Try it>
Pull every line that includes the word "Dolce" from the data.

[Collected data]
****************************************

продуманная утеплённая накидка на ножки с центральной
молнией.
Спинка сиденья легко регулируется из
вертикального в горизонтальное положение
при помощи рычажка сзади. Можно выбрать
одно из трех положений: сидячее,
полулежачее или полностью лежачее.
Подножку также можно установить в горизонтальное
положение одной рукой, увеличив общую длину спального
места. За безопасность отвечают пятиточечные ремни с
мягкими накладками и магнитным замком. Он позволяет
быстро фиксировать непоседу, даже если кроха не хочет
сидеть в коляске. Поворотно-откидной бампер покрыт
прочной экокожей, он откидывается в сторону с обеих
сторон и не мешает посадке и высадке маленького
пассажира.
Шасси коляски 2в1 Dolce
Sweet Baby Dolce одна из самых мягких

****************************************

Written answer>
Шасси коляски 2в1 Dolce
Sweet Baby Dolce одна из самых мягких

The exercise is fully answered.